REQUIREMENTS ->
Copy all of the data below word for word, leaving out the pictures.

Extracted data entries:

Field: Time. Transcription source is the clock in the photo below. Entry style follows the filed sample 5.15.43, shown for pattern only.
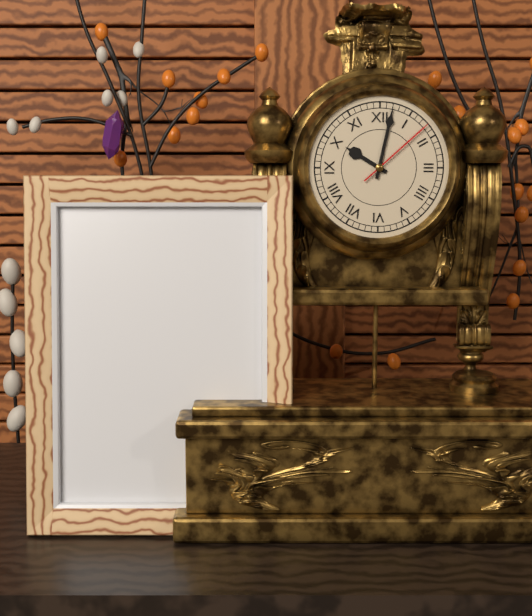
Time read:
10.02.08
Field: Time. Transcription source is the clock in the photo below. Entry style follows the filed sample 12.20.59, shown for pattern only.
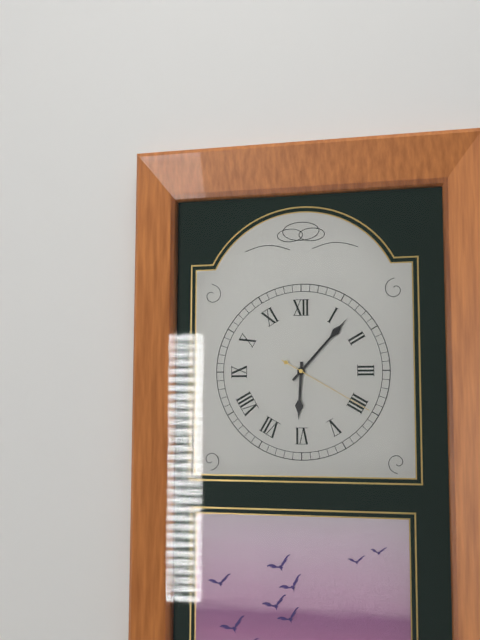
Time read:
6.07.20
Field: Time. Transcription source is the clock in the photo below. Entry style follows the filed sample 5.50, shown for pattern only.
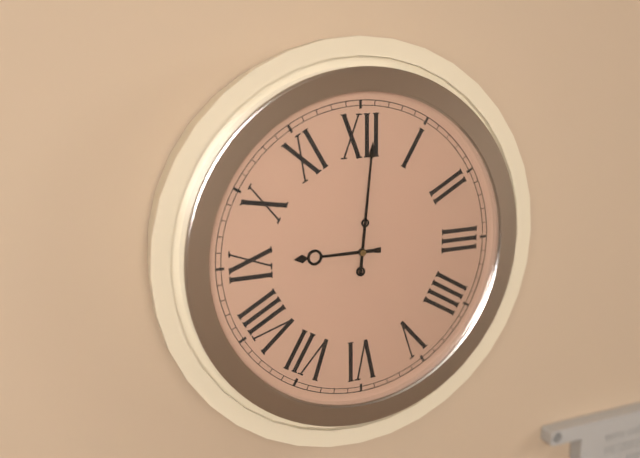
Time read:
9.01
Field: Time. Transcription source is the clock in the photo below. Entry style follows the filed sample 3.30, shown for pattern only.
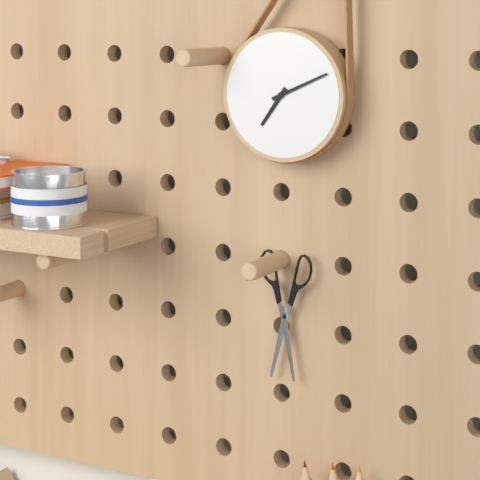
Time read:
7.11
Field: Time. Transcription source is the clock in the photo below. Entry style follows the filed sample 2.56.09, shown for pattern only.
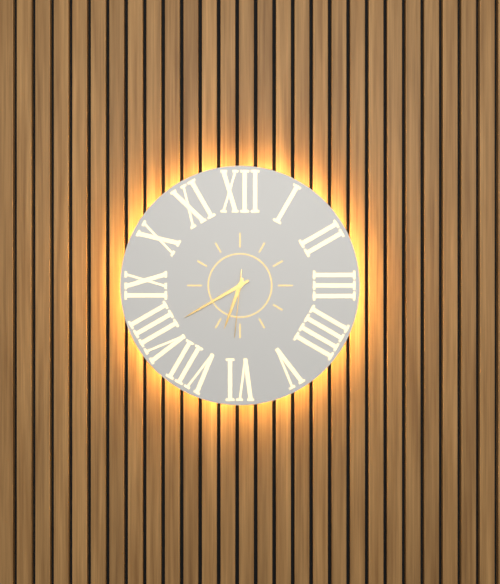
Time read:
6.40.31
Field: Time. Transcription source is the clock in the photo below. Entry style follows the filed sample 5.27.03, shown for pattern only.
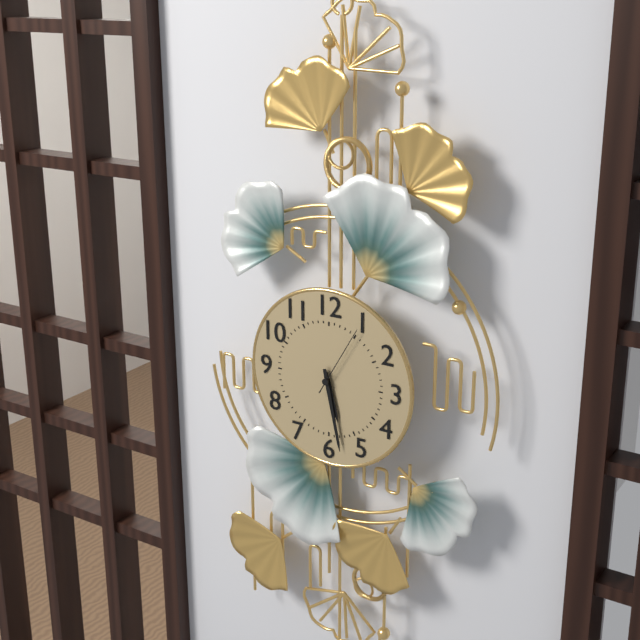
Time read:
5.28.05
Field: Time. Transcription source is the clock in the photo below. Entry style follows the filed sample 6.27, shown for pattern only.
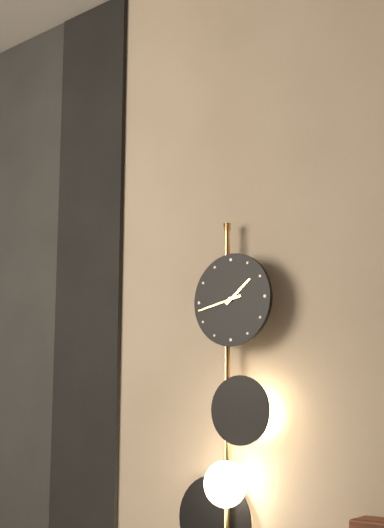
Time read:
1.43
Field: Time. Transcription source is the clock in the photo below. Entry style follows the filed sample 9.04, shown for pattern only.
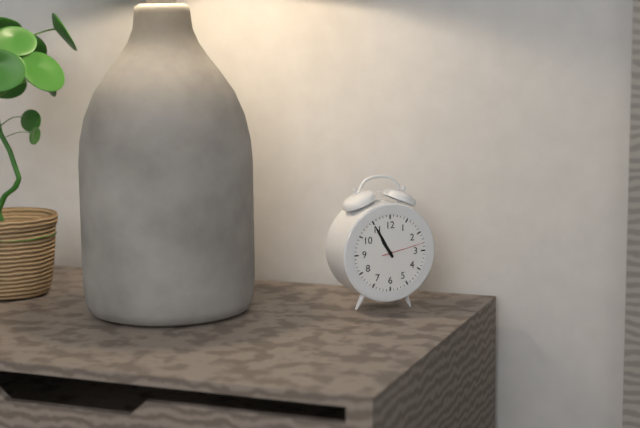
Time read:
10.55
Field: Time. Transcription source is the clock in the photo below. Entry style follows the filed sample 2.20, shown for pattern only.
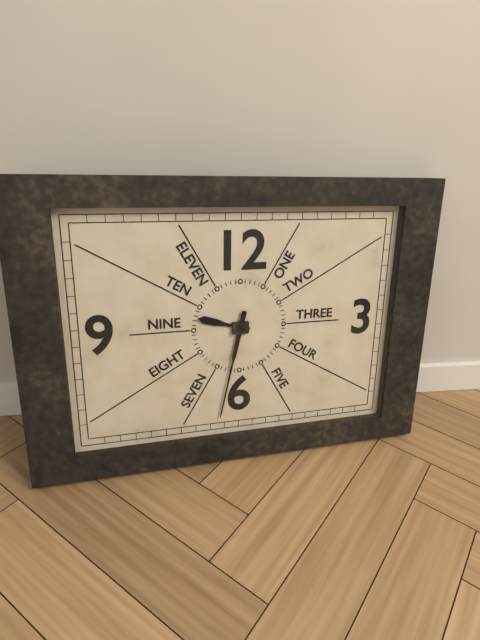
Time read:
9.32
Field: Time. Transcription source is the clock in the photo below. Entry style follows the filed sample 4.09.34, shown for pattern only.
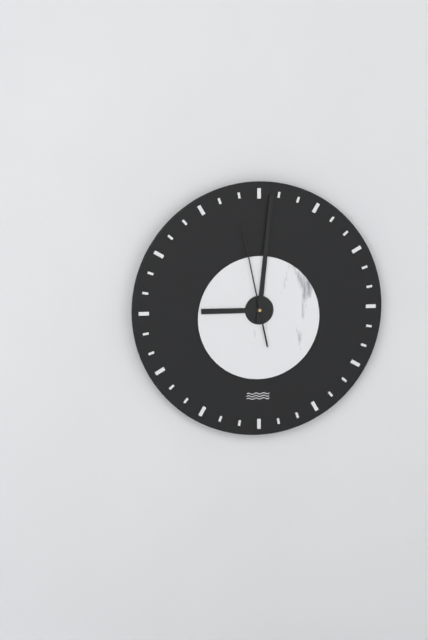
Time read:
9.01.58
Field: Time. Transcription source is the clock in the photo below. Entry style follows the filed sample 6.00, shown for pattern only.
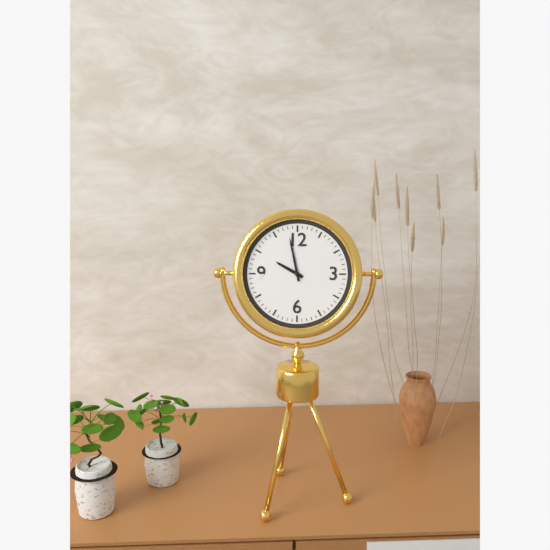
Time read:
9.58
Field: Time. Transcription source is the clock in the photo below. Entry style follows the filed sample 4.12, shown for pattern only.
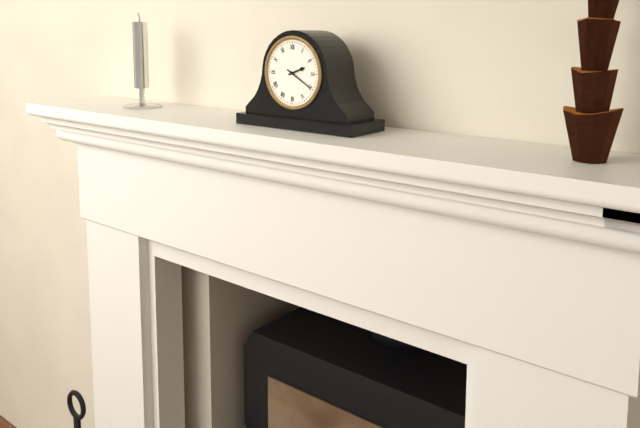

WRITTEN RESPONSE ->
Field: Time. Transcription source is the clock in the photo below. Entry style follows the filed sample 5.15.43, shown for pattern only.
Time read:
10.02.08
Field: Time. Transcription source is the clock in the photo below. Entry style follows the filed sample 12.20.59, shown for pattern only.
Time read:
6.07.20
Field: Time. Transcription source is the clock in the photo below. Entry style follows the filed sample 5.50, shown for pattern only.
Time read:
9.01
Field: Time. Transcription source is the clock in the photo below. Entry style follows the filed sample 3.30, shown for pattern only.
Time read:
7.11
Field: Time. Transcription source is the clock in the photo below. Entry style follows the filed sample 2.56.09, shown for pattern only.
Time read:
6.40.31
Field: Time. Transcription source is the clock in the photo below. Entry style follows the filed sample 5.27.03, shown for pattern only.
Time read:
5.28.05
Field: Time. Transcription source is the clock in the photo below. Entry style follows the filed sample 6.27, shown for pattern only.
Time read:
1.43
Field: Time. Transcription source is the clock in the photo below. Entry style follows the filed sample 9.04, shown for pattern only.
Time read:
10.55
Field: Time. Transcription source is the clock in the photo below. Entry style follows the filed sample 2.20, shown for pattern only.
Time read:
9.32
Field: Time. Transcription source is the clock in the photo below. Entry style follows the filed sample 4.09.34, shown for pattern only.
Time read:
9.01.58
Field: Time. Transcription source is the clock in the photo below. Entry style follows the filed sample 6.00, shown for pattern only.
Time read:
9.58
Field: Time. Transcription source is the clock in the photo below. Entry style follows the filed sample 4.12, shown for pattern only.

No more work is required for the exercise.